Posted by: George E Burney | March 19, 2012

Public Speaking: Facts Or Feelings … To Persuade and Convince, Which Should You Use?

The answer: Both. Few people are like thinking machines. Few use their capacity for independent thought to the full, using only facts, thinking in a methodical, systematic fashion. So, what do most of us use in addition to facts? Feelings.

People are often convinced by a speaker’s apparent sincerity and earnestness. In other words, if the speaker clearly believes what he is saying, they will too. They “feel” that he is right. This isn’t necessarily good or bad, it’s simply how things are.

Since that is the case, if you have a proposition or idea you strongly believe in, and you’re presenting it to an audience, allow your conviction to show. Allow the audience to sense that you are completely convinced. Let your feelings show.

Also, appeal to their motives. What will cause this particular audience to want to accept your argument and act on it? After all, people generally think what they want to think. That fact provides the basis for the comment, “A man convinced against his will remains unconvinced still.” A speaker who overlooks this puts roadblocks in his own way.

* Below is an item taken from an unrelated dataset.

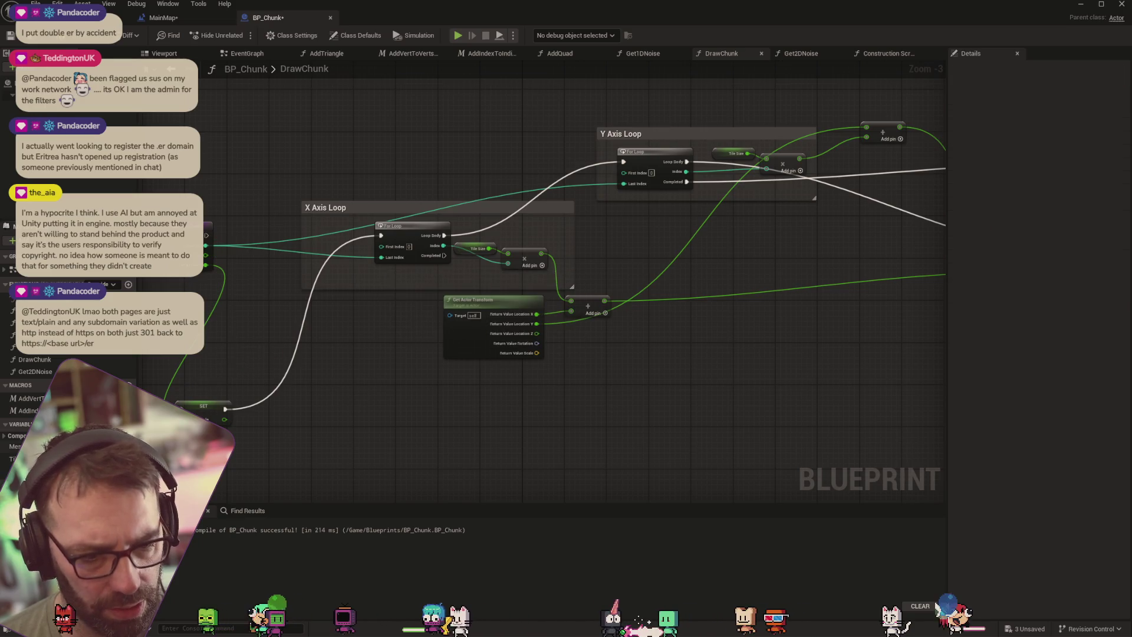
key("Delete")
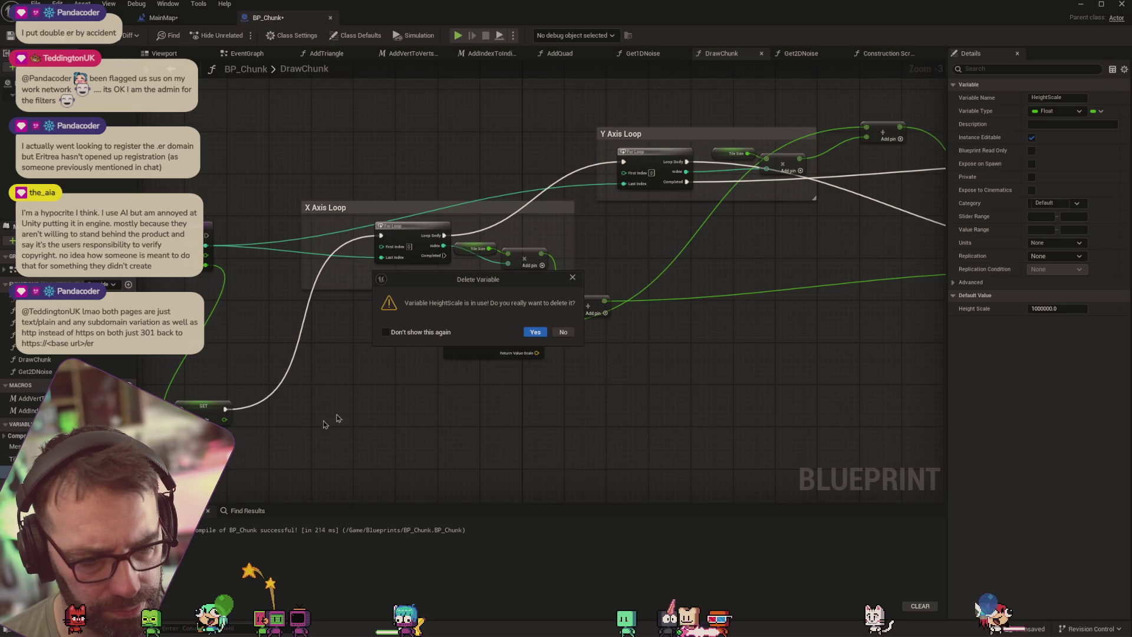
key("Return")
Delete the TileSize variable and select the DrawChunk entry node
left_click(17, 459)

What about facts? It’s been said that people use feelings to make decisions, and facts to justify those decisions. In any event, facts are needed to support and prove your assertions. When those who are strongly influenced by their feelings think about your discussion later, those facts will help them to remain convinced.

A factual, well-reasoned argument should also convince those in your audience who pride themselves on making decisions without the assistance of their feelings…those with analytical minds, who love to sift through and weigh facts before making decisions.

A presentation which appeals to both feelings and reason is very potent in convincing an audience. Therefore, use facts and feelings in making your presentations.